Past projects
Here you will find all past projects of the MIGS working group as well as projects in which team members have participated.
Comeln - Communities of Practice NRW for Innovative Teacher Training (ComeIn)- Promotion of digitalization-related competences of teachers
Key data:
- Category: Research project
- Duration: 2020-2023
- Project sponsor: BMBF
Project description:
ComeIn brought together representatives from all three phases of teacher training (university, preparatory service and in-service teacher training) to rethink and innovate teacher training. The aim was to adapt current teaching and further training to the constantly changing social and technical challenges, but also to the latest findings from educational research. This was implemented in close cooperation with the Ministries for Schools and Education and for Culture and Science, as well as the five district governments and the Quality and Support Agency - State Institute for Schools (QUA-LiS).
The central objectives of the project network, led by the University of Duisburg-Essen and twelve teacher training universities in the state of North Rhine-Westphalia (NRW), were to create resources and products for school needs and to explore new cooperation formats for collaboration between science and educational practice.

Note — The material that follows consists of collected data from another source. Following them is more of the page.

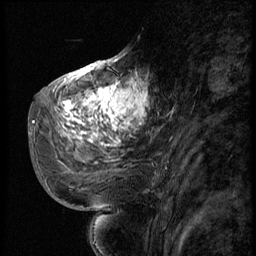
Breast MRI (dynamic contrast-enhanced), one sagittal slice; slice 28 of 56 in the series (ordered by position); 3 images stored at this slice position (order not interpretable as contrast timing); 1.5 T; TE 4.2 ms, TR 9 ms; 256 × 256 image matrix, field of view 180 × 180 mm. Patient: female, 51 years. Case-level facts recorded for this patient, not image findings: setting: breast cancer imaged before/during neoadjuvant chemotherapy; receptor status: triple-negative.
Outlined on this slice (semi-automatic segmentation, software-assisted and operator-edited):
- analysis volume of interest (the breast-tissue region the enhancement analysis was run in; not a lesion): bounding box <52,66,150,179> (left, top, right, bottom; pixels)
- tumour enhancement mask (voxels above the 140 % enhancement threshold inside the analysis volume of interest): <62,70,149,143>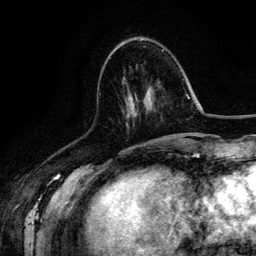
Breast MRI (dynamic contrast-enhanced), one axial slice; position 50 of 134 along the scan axis; cropped to one breast; dynamic contrast-enhanced series, time point 2 of 6 at this slice position (early post-contrast); 3 T; TE 4.2 ms, TR 7.9 ms; 256 × 256 image matrix. Female patient.
Structures marked on this image (semi-automatic segmentation, software-assisted and operator-edited):
- enhancing-tissue mask used for the functional tumour volume (all voxels passing the contrast-enhancement thresholds inside the analysis volume; usually the tumour): bounding box <127,96,130,99> (left, top, right, bottom; pixels)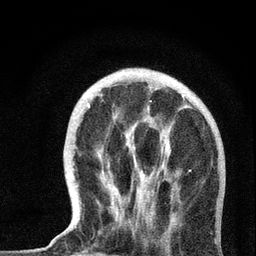
Breast MRI, one axial slice; slice 19 of 72 in the series (ordered by position); cropped to one breast; dynamic contrast-enhanced series, time point 2 of 7 at this slice position (early post-contrast); 3 T; TE 2.2 ms, TR 6 ms; 256 × 256 image matrix, field of view 140 × 140 mm. Female patient.
Annotated regions visible in this slice (semi-automatic segmentation, software-assisted and operator-edited):
- enhancing-tissue mask used for the functional tumour volume (all voxels passing the contrast-enhancement thresholds inside the analysis volume; usually the tumour): bounding box <69,91,219,227> (left, top, right, bottom; pixels)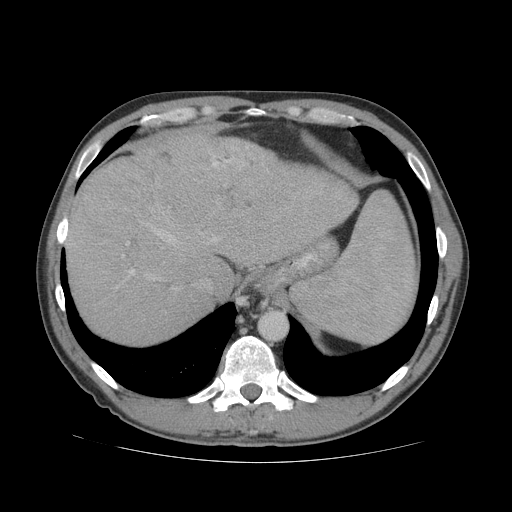
Contrast-enhanced abdominal CT (liver protocol), one axial slice. Slice 58 of 81 in the series (ordered by position). Reconstruction kernel STANDARD. Soft-tissue window (W 400 / L 40 HU). 2.5 mm slice thickness. 512 × 512 image matrix, field of view 400 × 400 mm. From the clinical record (not read from this slice): diagnosis: hepatocellular carcinoma (patient treated with transarterial chemoembolisation; whether this scan precedes or follows treatment is not stated here); TNM stage (as recorded): Stage-IVB; Child-Pugh class: B; tumour differentiation: well differentiated; tumour nodularity: multinodular.
Annotated regions visible in this slice (semi-automatically segmented with operator editing):
- abdominal aorta: bounding box <259,313,286,339> (left, top, right, bottom; pixels)
- liver parenchyma outside the tumour (the mass and vessels are separate outlines, so this box may not span the whole liver): <66,132,358,344>
- mass: <82,136,270,234>
- portal vein: <127,228,218,280>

Central to this was the work in Communities of Practice (CoP), in which the various topics were discussed and developed with expertise from theory and practice.
For the University of Siegen, the Institute for Knowledge-Based Systems and Knowledge Management worked together with the computer science didactics team in the CoP "Computer science basic education and digitization as a learning object". We were active in the "MINT" and "Basis" working groups and worked together to develop new content modules for courses within teacher training. The focus was on the development of a module that understands artificial intelligence as part of teachers' everyday lives, records it and explains basic concepts for understanding current developments and participating in ongoing digitalization.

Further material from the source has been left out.